The MIT researchers collaborated with practicing physicians and final-year medical students to develop their dataset. More than 100 EHR discharge summaries were sent to these medical professionals, and they were instructed to look through each one and ask any concerns they might have. In an effort to obtain organic questions, the researchers didn’t impose any constraints on question forms or structures. Additionally, they asked the medical professionals to point out the specific “trigger language” from the EHR that prompted each query.
An expert in medicine may, for instance, read a note in the EHR that states that a patient’s prior medical history is important for prostate cancer and hypothyroidism. The expert could inquire about the expert’s date of diagnosis if the trigger word “prostate cancer” is used. perhaps “any interventions made?”
They discovered that the majority of queries were centered on the patient’s symptoms, medications, or test findings.
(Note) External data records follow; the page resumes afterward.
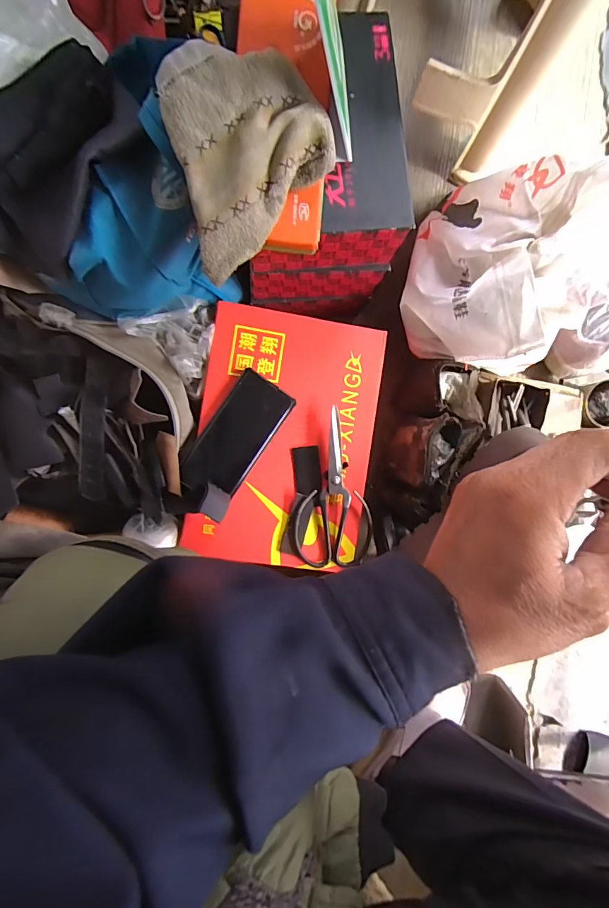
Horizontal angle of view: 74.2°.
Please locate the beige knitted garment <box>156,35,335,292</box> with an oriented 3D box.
[{"bbox_3d":[-0.042,-0.256,0.344,0.129,0.041,0.163,-15,92,-6],"label":"beige knitted garment"}]

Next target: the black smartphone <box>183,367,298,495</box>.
[{"bbox_3d":[-0.085,-0.023,0.506,0.076,0.017,0.157,34,87,-5],"label":"black smartphone"}]

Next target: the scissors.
[{"bbox_3d":[0.037,0.047,0.501,0.099,0.019,0.192,1,90,-6],"label":"scissors"}]

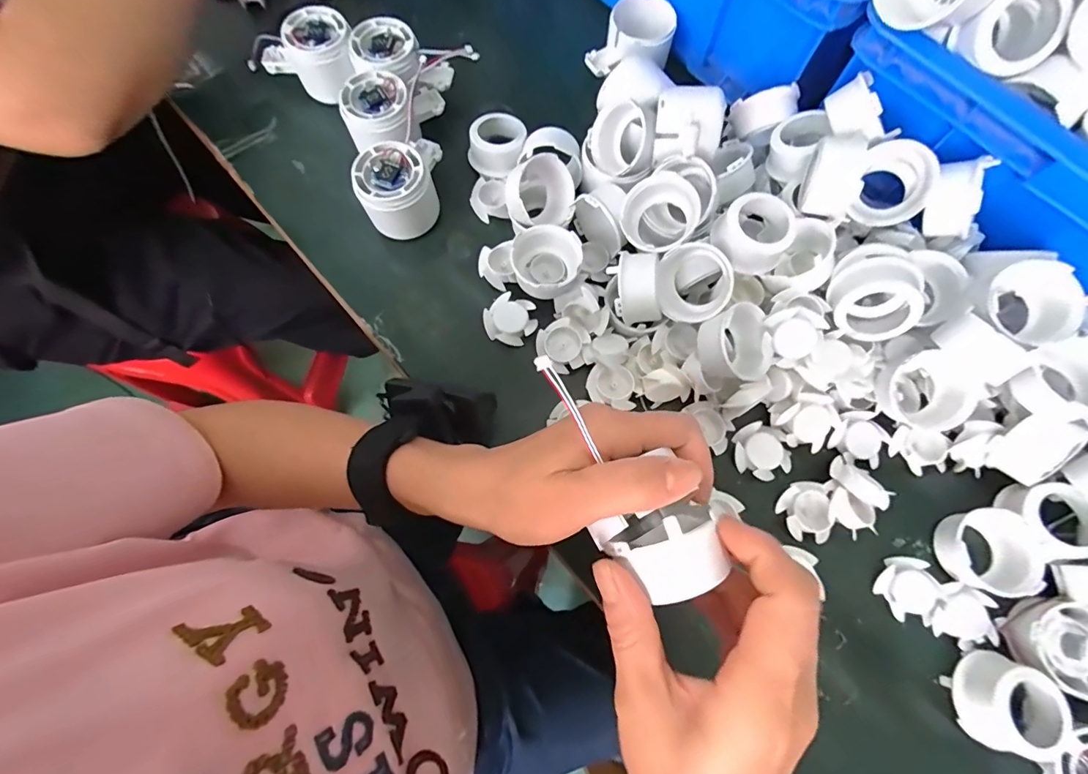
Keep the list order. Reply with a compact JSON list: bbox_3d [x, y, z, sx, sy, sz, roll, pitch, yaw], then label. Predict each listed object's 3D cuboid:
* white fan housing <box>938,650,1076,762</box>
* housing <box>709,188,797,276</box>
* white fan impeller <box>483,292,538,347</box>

Even if these results weren’t a surprise, Lehman believes measuring the quantity of inquiries about each major subject will enable them to create a useful dataset for use in a genuine, clinical environment.
They utilized their dataset of test questions and related trigger text to train machine learning models that would generate new questions depending on the trigger text.
Then, based on four criteria, the medical experts determined whether those questions were “good” or not: understandability (Does the question make sense to a human physician? ), triviality (Can the question be answered by simply reading the trigger text? ), medical relevance (Does it make sense to ask this question given the context? ), and relevancy to the trigger (Is the trigger related to the question?
Researchers also trained models to retrieve answers to clinical questions
When a model was given trigger language, the researchers discovered that it could come up with a decent question 63 percent of the time, but a human doctor would ask a good question 80 percent of the time.
Using the publicly accessible datasets they had discovered at the beginning of this study, they also trained models to retrieve answers to clinical questions. They then put these trained models to the test to see if they could respond to “excellent” queries posed by real medical professionals.
The models were only able to recover roughly 25% of the responses to the queries that the doctors came up with.
“That result is really concerning. What people thought were good-performing models were, in practice, just awful because the evaluation questions they were testing on were not good to begin with,” explained Lehman.
The team is now putting this work to use in order to achieve their original objective: developing a model that can automatically respond to physicians’ inquiries in an EHR. The following phase will include using their dataset to train a machine-learning model that can automatically produce tens of thousands or millions of high-quality clinical questions. This model can then be used to build a new model for automatic question-answering.
Lehman is inspired by the promising first findings the team showed with this dataset, even if there is still more work to be done before that model might become a reality. Healthcare is a sector where AI is highly utilized, for instance, did you know that neural network-based visual stimuli classification paves the way for early Alzheimer’s diagnosis?